Maria Leopoldina travelled by ship to Brazil with a party of wedding guests and her personal staff. The climate was both hot and humid and the swampy areas surrounding Rio’s urban areas were swarming with mosquitoes.  Piles of animal manure were heaped up in the palace gardens and guests complained of pungent smells and clouds of flies rising from the mounds.

Unsurprisingly, the European wedding party could not wait to return to the civilised world across the sea. Naturally, Maria Leopoldina was left behind with only recollections of the refinements of her hometown, Vienna.

Suffering from a dreadful case of homesickness, intimate letters written to her sister are deeply moving. She related, “My personality which once was cheerful is now melancholy. I never laugh like I used to do.  I think of you a hundred times a day.”

Her husband, prone from an early age to drawing pornographic doodles, embarked on a series of torrid affairs.

Maria Leopoldina had a mental breakdown as gradually her ladies-in-waiting and finally her Austrian doctor, returned to the preferred surroundings of Europe.

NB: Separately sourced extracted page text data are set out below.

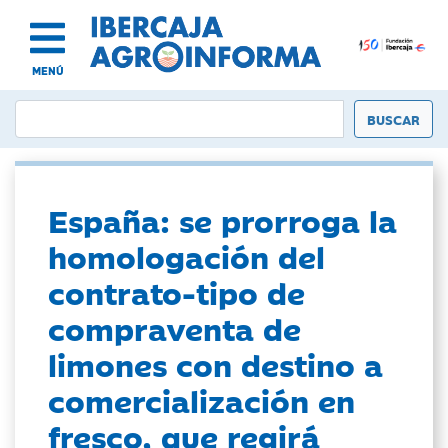
MENÚ
España: se prorroga la
homologación del
contrato-tipo de
compraventa de
limones con destino a
comercialización en
fresco, que regirá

Several miscarriages and a team of local doctors who she referred to as ‘barbarians’ compounded all her problems. Her mental health declined while her physicians prescribed a cocktail of invasive leeches, laxatives and emetics to make her vomit; she died in Rio before seeing her beloved Austria again.

Perhaps her early death was due to a frail and fragile disposition or – as seems to be more likely – marrying into the least fastidious royal family in the world.